Agents are stateless by default — each query() call starts fresh. For long-running workflows or conversational agents that need memory, use the ClaudeSDKClient class which supports session management, or persist state externally:

  • Redis for session-level state (current task context, recent tool results)
  • PostgreSQL for durable state (conversation history, task outcomes, audit logs)
  • Object storage for artifacts (generated reports, exported files)

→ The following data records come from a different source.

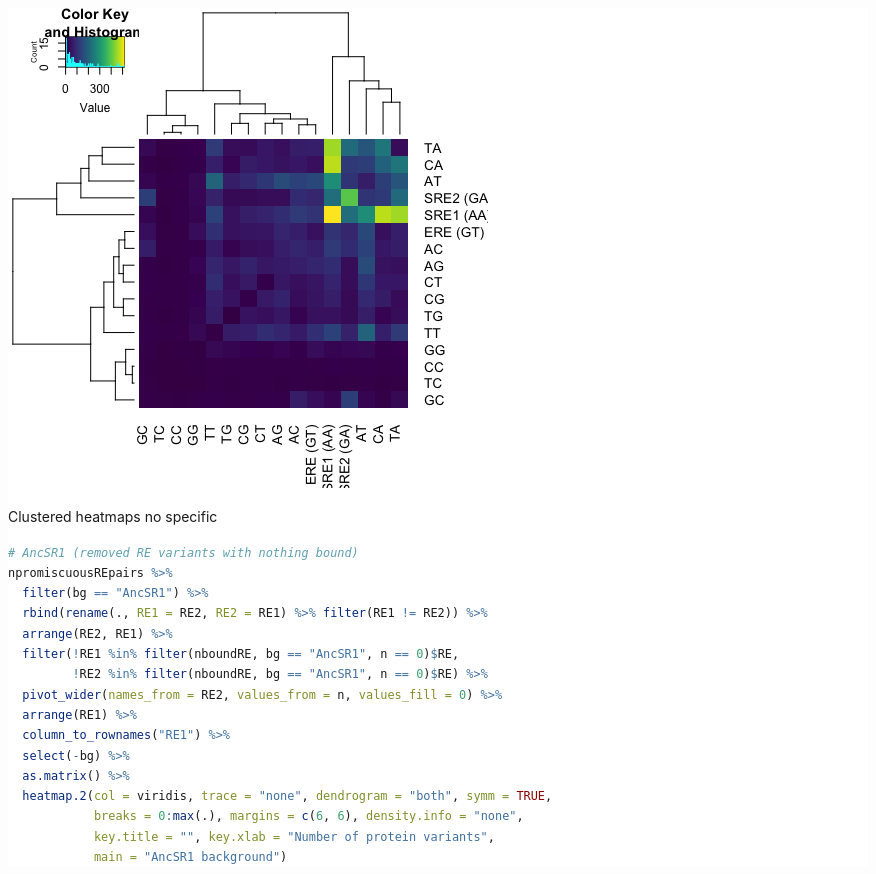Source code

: ![](phenotype_frequency_distributions_SRE2_corrected_files/figure-gfm/clusteredheatmap-2.png)

Clustered heatmaps no specific

``` r
# AncSR1 (removed RE variants with nothing bound)
npromiscuousREpairs %>%
  filter(bg == "AncSR1") %>%
  rbind(rename(., RE1 = RE2, RE2 = RE1) %>% filter(RE1 != RE2)) %>%
  arrange(RE2, RE1) %>%
  filter(!RE1 %in% filter(nboundRE, bg == "AncSR1", n == 0)$RE,
         !RE2 %in% filter(nboundRE, bg == "AncSR1", n == 0)$RE) %>%
  pivot_wider(names_from = RE2, values_from = n, values_fill = 0) %>%
  arrange(RE1) %>%
  column_to_rownames("RE1") %>%
  select(-bg) %>%
  as.matrix() %>%
  heatmap.2(col = viridis, trace = "none", dendrogram = "both", symm = TRUE,
            breaks = 0:max(.), margins = c(6, 6), density.info = "none", 
            key.title = "", key.xlab = "Number of protein variants",
            main = "AncSR1 background")
```
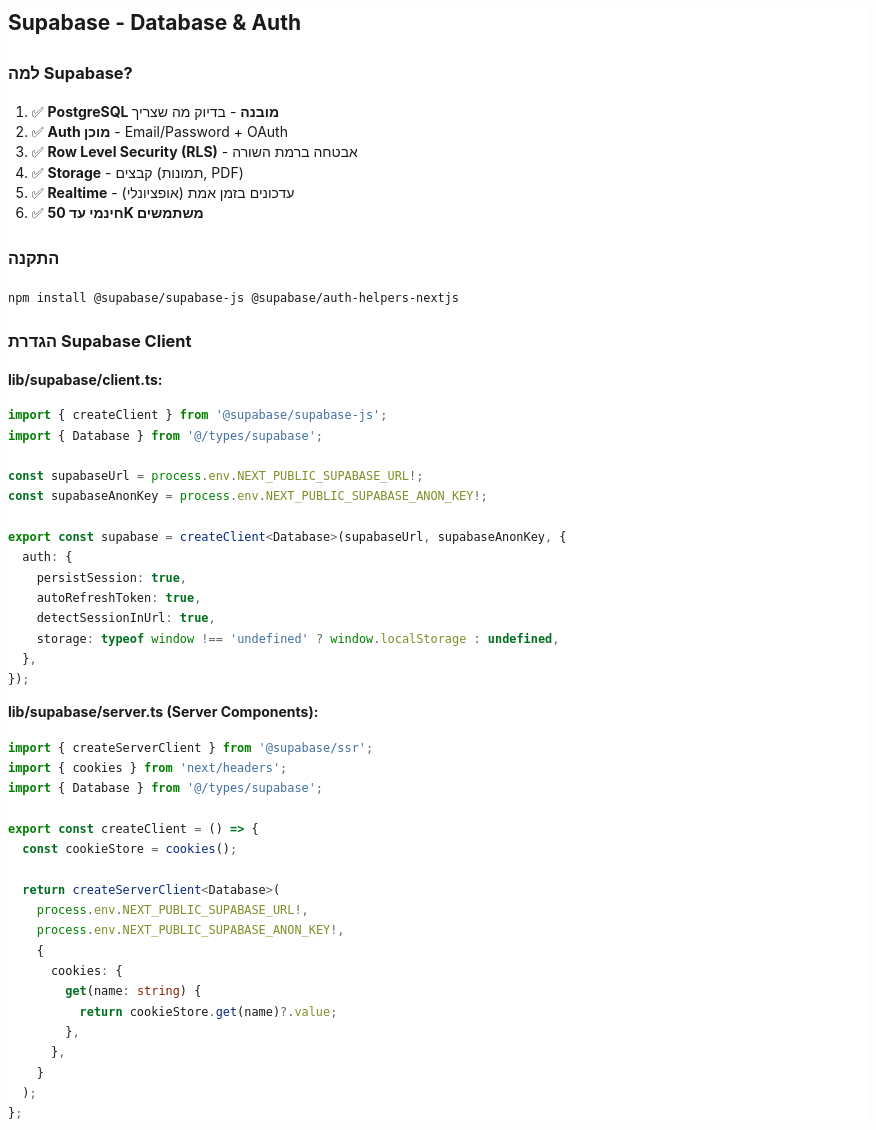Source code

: ## Supabase - Database & Auth

### למה Supabase?

1. ✅ **PostgreSQL מובנה** - בדיוק מה שצריך
2. ✅ **Auth מוכן** - Email/Password + OAuth
3. ✅ **Row Level Security (RLS)** - אבטחה ברמת השורה
4. ✅ **Storage** - קבצים (תמונות, PDF)
5. ✅ **Realtime** - עדכונים בזמן אמת (אופציונלי)
6. ✅ **חינמי עד 50K משתמשים**

### התקנה

```bash
npm install @supabase/supabase-js @supabase/auth-helpers-nextjs
```

### הגדרת Supabase Client

**lib/supabase/client.ts:**
```typescript
import { createClient } from '@supabase/supabase-js';
import { Database } from '@/types/supabase';

const supabaseUrl = process.env.NEXT_PUBLIC_SUPABASE_URL!;
const supabaseAnonKey = process.env.NEXT_PUBLIC_SUPABASE_ANON_KEY!;

export const supabase = createClient<Database>(supabaseUrl, supabaseAnonKey, {
  auth: {
    persistSession: true,
    autoRefreshToken: true,
    detectSessionInUrl: true,
    storage: typeof window !== 'undefined' ? window.localStorage : undefined,
  },
});
```

**lib/supabase/server.ts (Server Components):**
```typescript
import { createServerClient } from '@supabase/ssr';
import { cookies } from 'next/headers';
import { Database } from '@/types/supabase';

export const createClient = () => {
  const cookieStore = cookies();

  return createServerClient<Database>(
    process.env.NEXT_PUBLIC_SUPABASE_URL!,
    process.env.NEXT_PUBLIC_SUPABASE_ANON_KEY!,
    {
      cookies: {
        get(name: string) {
          return cookieStore.get(name)?.value;
        },
      },
    }
  );
};
```
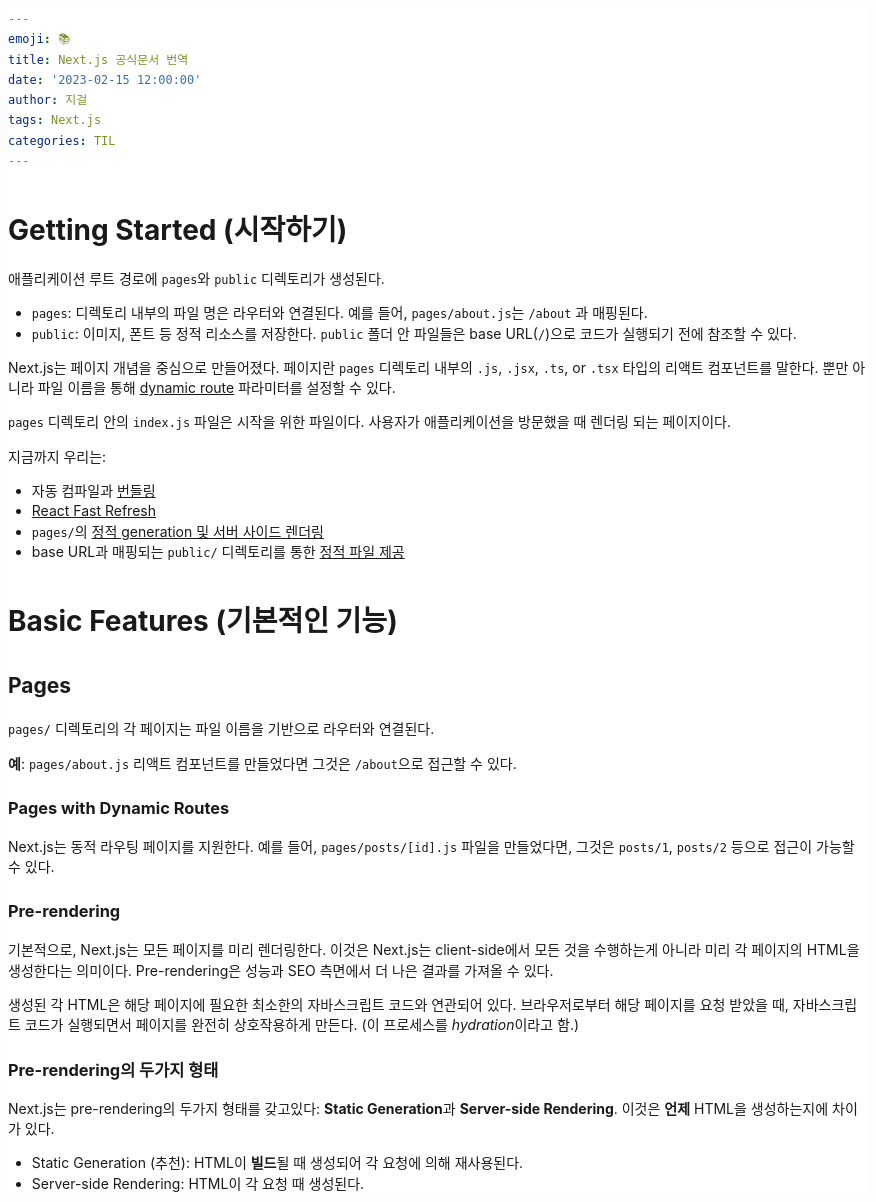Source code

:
 ```yaml
---
emoji: 📚
title: Next.js 공식문서 번역
date: '2023-02-15 12:00:00'
author: 지걸
tags: Next.js
categories: TIL
---
```


# Getting Started (시작하기)
애플리케이션 루트 경로에 `pages`와 `public` 디렉토리가 생성된다.
- `pages`: 디렉토리 내부의 파일 명은 라우터와 연결된다. 예를 들어, `pages/about.js`는 `/about` 과 매핑된다.
- `public`: 이미지, 폰트 등 정적 리소스를 저장한다. `public` 폴더 안 파일들은 base URL(`/`)으로 코드가 실행되기 전에 참조할 수 있다. 

Next.js는 페이지 개념을 중심으로 만들어졌다. 페이지란 `pages` 디렉토리 내부의 `.js`, `.jsx`, `.ts`, or `.tsx` 타입의 리액트 컴포넌트를 말한다.
뿐만 아니라 파일 이름을 통해 [dynamic route](https://nextjs.org/docs/routing/dynamic-routes) 파라미터를 설정할 수 있다.

`pages` 디렉토리 안의 `index.js` 파일은 시작을 위한 파일이다. 사용자가 애플리케이션을 방문했을 때 렌더링 되는 페이지이다.  

지금까지 우리는:
- 자동 컴파일과 [번들링](https://nextjs.org/docs/advanced-features/compiler)
- [React Fast Refresh](https://nextjs.org/blog/next-9-4#fast-refresh)
- `pages/`의 [정적 generation 및 서버 사이드 렌더링](https://nextjs.org/docs/basic-features/data-fetching/overview)
- base URL과 매핑되는 `public/` 디렉토리를 통한 [정적 파일 제공](https://nextjs.org/docs/basic-features/static-file-serving)

# Basic Features (기본적인 기능)
## Pages
`pages/` 디렉토리의 각 페이지는 파일 이름을 기반으로 라우터와 연결된다.

**예**: `pages/about.js` 리액트 컴포넌트를 만들었다면 그것은 `/about`으로 접근할 수 있다.

### Pages with Dynamic Routes
Next.js는 동적 라우팅 페이지를 지원한다. 예를 들어, `pages/posts/[id].js` 파일을 만들었다면,
그것은 `posts/1`, `posts/2` 등으로 접근이 가능할 수 있다.

### Pre-rendering
기본적으로, Next.js는 모든 페이지를 미리 렌더링한다. 이것은 Next.js는 client-side에서 모든 것을 수행하는게 아니라 
미리 각 페이지의 HTML을 생성한다는 의미이다. Pre-rendering은 성능과 SEO 측면에서 더 나은 결과를 가져올 수 있다.

생성된 각 HTML은 해당 페이지에 필요한 최소한의 자바스크립트 코드와 연관되어 있다. 브라우저로부터 해당 페이지를 요청 받았을 때,
자바스크립트 코드가 실행되면서 페이지를 완전히 상호작용하게 만든다. (이 프로세스를 *hydration*이라고 함.)

### Pre-rendering의 두가지 형태
Next.js는 pre-rendering의 두가지 형태를 갖고있다: **Static Generation**과 **Server-side Rendering**.
이것은 **언제** HTML을 생성하는지에 차이가 있다.
- Static Generation (추천): HTML이 **빌드**될 때 생성되어 각 요청에 의해 재사용된다.
- Server-side Rendering: HTML이 각 요청 때 생성된다.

Error Handling and Retries

Agentic workflows are inherently non-deterministic. The same prompt might produce different tool-calling sequences on different runs. Design for resilience:

  • Set max_turns to prevent infinite loops
  • Set max_budget_usd to cap spending on runaway agents
  • Log all tool calls and results for debugging
  • Use permission_mode="dontAsk" for fully automated pipelines, or "default" when human oversight is needed

Security and Permissions

The SDK's permission system controls which tools the agent can use and what operations are allowed. For production deployments:

options = ClaudeAgentOptions(
    model="claude-sonnet-4-6",
    allowed_tools=["Read", "Grep", "WebSearch"],  # Whitelist specific tools
    disallowed_tools=["Bash"],                     # Explicitly deny dangerous tools
    permission_mode="dontAsk",                     # No interactive prompts in automation
)

This ensures agents can't execute arbitrary shell commands, modify system files, or access tools beyond their intended scope.

Conclusion

The Claude Agent SDK collapses the distance between "AI that answers questions" and "AI that gets things done." With query() for simple automation, MCP for external data access, and subagents for complex orchestration, you can build production-grade agent systems that handle real-world workflows end-to-end.

The most impactful agents aren't the most complex — they're the ones connected to the right data. An agent with access to structured, real-time product data through APIClaw's MCP server can automate competitive analysis, pricing optimization, and market research workflows that previously required hours of manual work.